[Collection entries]
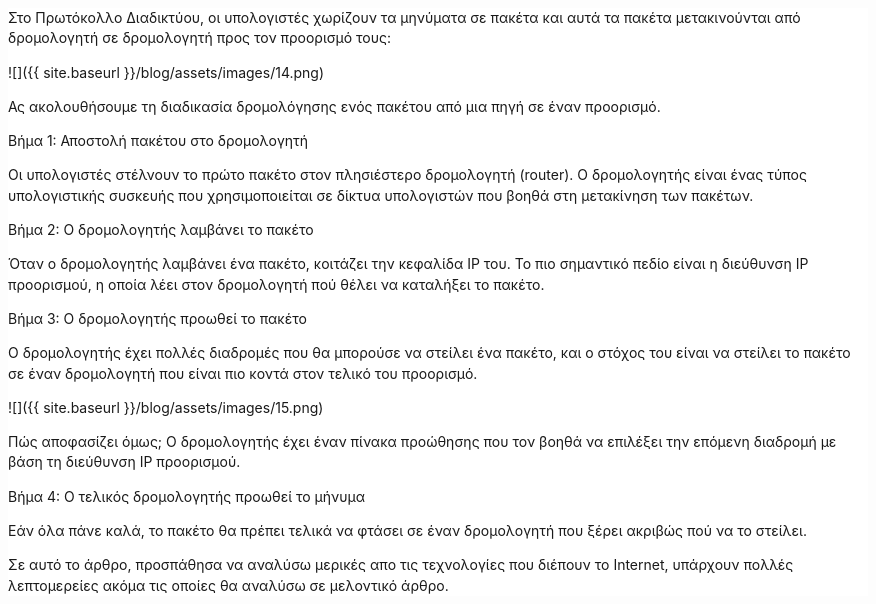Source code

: Στο Πρωτόκολλο Διαδικτύου, οι υπολογιστές χωρίζουν τα μηνύματα σε πακέτα και αυτά τα πακέτα μετακινούνται από δρομολογητή σε δρομολογητή προς τον προορισμό τους:

![]({{ site.baseurl }}/blog/assets/images/14.png)

Ας ακολουθήσουμε τη διαδικασία δρομολόγησης ενός πακέτου από μια πηγή σε έναν προορισμό.

Βήμα 1: Αποστολή πακέτου στο δρομολογητή

Οι υπολογιστές στέλνουν το πρώτο πακέτο στον πλησιέστερο δρομολογητή (router). Ο δρομολογητής είναι ένας τύπος υπολογιστικής συσκευής που χρησιμοποιείται σε δίκτυα υπολογιστών που βοηθά στη μετακίνηση των πακέτων.

Βήμα 2: Ο δρομολογητής λαμβάνει το πακέτο

Όταν ο δρομολογητής λαμβάνει ένα πακέτο, κοιτάζει την κεφαλίδα IP του. Το πιο σημαντικό πεδίο είναι η διεύθυνση IP προορισμού, η οποία λέει στον δρομολογητή πού θέλει να καταλήξει το πακέτο.

Βήμα 3: Ο δρομολογητής προωθεί το πακέτο

Ο δρομολογητής έχει πολλές διαδρομές που θα μπορούσε να στείλει ένα πακέτο, και ο στόχος του είναι να στείλει το πακέτο σε έναν δρομολογητή που είναι πιο κοντά στον τελικό του προορισμό.

![]({{ site.baseurl }}/blog/assets/images/15.png)

Πώς αποφασίζει όμως; Ο δρομολογητής έχει έναν πίνακα προώθησης που τον βοηθά να επιλέξει την επόμενη διαδρομή με βάση τη διεύθυνση IP προορισμού.

Βήμα 4: Ο τελικός δρομολογητής προωθεί το μήνυμα

Εάν όλα πάνε καλά, το πακέτο θα πρέπει τελικά να φτάσει σε έναν δρομολογητή που ξέρει ακριβώς πού να το στείλει.

Σε αυτό το άρθρο, προσπάθησα να αναλύσω μερικές απο τις τεχνολογίες που διέπουν το Internet, υπάρχουν πολλές λεπτομερείες ακόμα τις οποίες θα αναλύσω σε μελοντικό άρθρο.





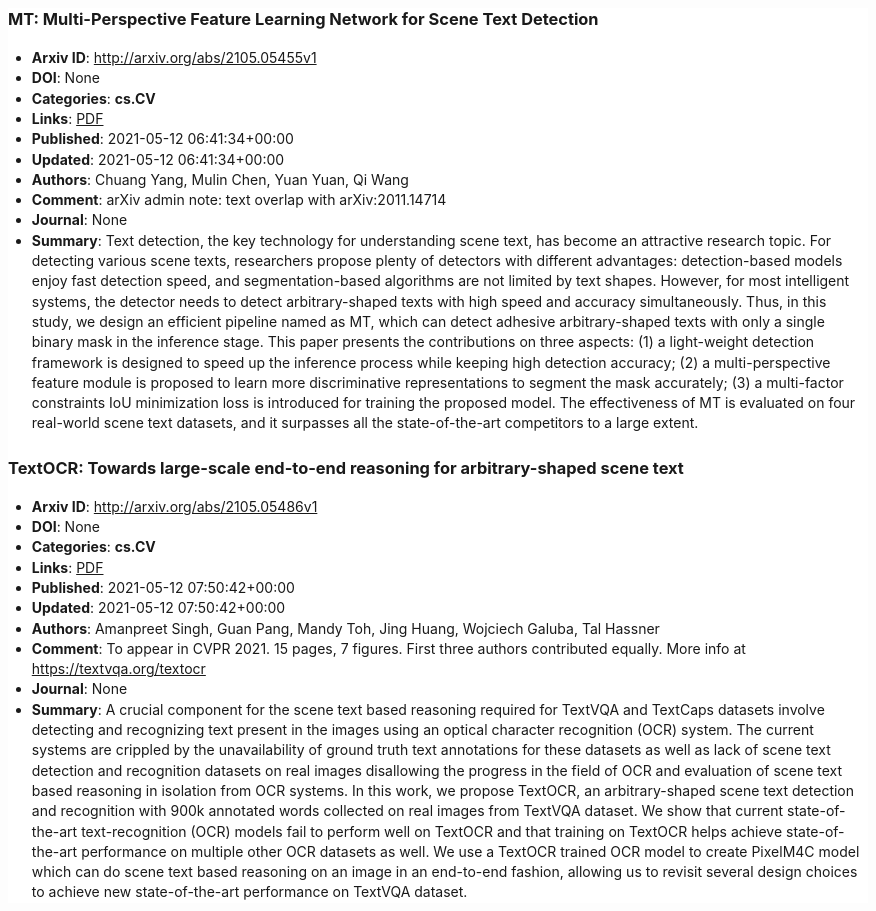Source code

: 

### MT: Multi-Perspective Feature Learning Network for Scene Text Detection
- **Arxiv ID**: http://arxiv.org/abs/2105.05455v1
- **DOI**: None
- **Categories**: **cs.CV**
- **Links**: [PDF](http://arxiv.org/pdf/2105.05455v1)
- **Published**: 2021-05-12 06:41:34+00:00
- **Updated**: 2021-05-12 06:41:34+00:00
- **Authors**: Chuang Yang, Mulin Chen, Yuan Yuan, Qi Wang
- **Comment**: arXiv admin note: text overlap with arXiv:2011.14714
- **Journal**: None
- **Summary**: Text detection, the key technology for understanding scene text, has become an attractive research topic. For detecting various scene texts, researchers propose plenty of detectors with different advantages: detection-based models enjoy fast detection speed, and segmentation-based algorithms are not limited by text shapes. However, for most intelligent systems, the detector needs to detect arbitrary-shaped texts with high speed and accuracy simultaneously. Thus, in this study, we design an efficient pipeline named as MT, which can detect adhesive arbitrary-shaped texts with only a single binary mask in the inference stage. This paper presents the contributions on three aspects: (1) a light-weight detection framework is designed to speed up the inference process while keeping high detection accuracy; (2) a multi-perspective feature module is proposed to learn more discriminative representations to segment the mask accurately; (3) a multi-factor constraints IoU minimization loss is introduced for training the proposed model. The effectiveness of MT is evaluated on four real-world scene text datasets, and it surpasses all the state-of-the-art competitors to a large extent.



### TextOCR: Towards large-scale end-to-end reasoning for arbitrary-shaped scene text
- **Arxiv ID**: http://arxiv.org/abs/2105.05486v1
- **DOI**: None
- **Categories**: **cs.CV**
- **Links**: [PDF](http://arxiv.org/pdf/2105.05486v1)
- **Published**: 2021-05-12 07:50:42+00:00
- **Updated**: 2021-05-12 07:50:42+00:00
- **Authors**: Amanpreet Singh, Guan Pang, Mandy Toh, Jing Huang, Wojciech Galuba, Tal Hassner
- **Comment**: To appear in CVPR 2021. 15 pages, 7 figures. First three authors
  contributed equally. More info at https://textvqa.org/textocr
- **Journal**: None
- **Summary**: A crucial component for the scene text based reasoning required for TextVQA and TextCaps datasets involve detecting and recognizing text present in the images using an optical character recognition (OCR) system. The current systems are crippled by the unavailability of ground truth text annotations for these datasets as well as lack of scene text detection and recognition datasets on real images disallowing the progress in the field of OCR and evaluation of scene text based reasoning in isolation from OCR systems. In this work, we propose TextOCR, an arbitrary-shaped scene text detection and recognition with 900k annotated words collected on real images from TextVQA dataset. We show that current state-of-the-art text-recognition (OCR) models fail to perform well on TextOCR and that training on TextOCR helps achieve state-of-the-art performance on multiple other OCR datasets as well. We use a TextOCR trained OCR model to create PixelM4C model which can do scene text based reasoning on an image in an end-to-end fashion, allowing us to revisit several design choices to achieve new state-of-the-art performance on TextVQA dataset.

• Required work
Gather each line from the entries above that includes the word "λαμβάνει".

• Exercise output
Βήμα 2: Ο δρομολογητής λαμβάνει το πακέτο
Όταν ο δρομολογητής λαμβάνει ένα πακέτο, κοιτάζει την κεφαλίδα IP του. Το πιο σημαντικό πεδίο είναι η διεύθυνση IP προορισμού, η οποία λέει στον δρομολογητή πού θέλει να καταλήξει το πακέτο.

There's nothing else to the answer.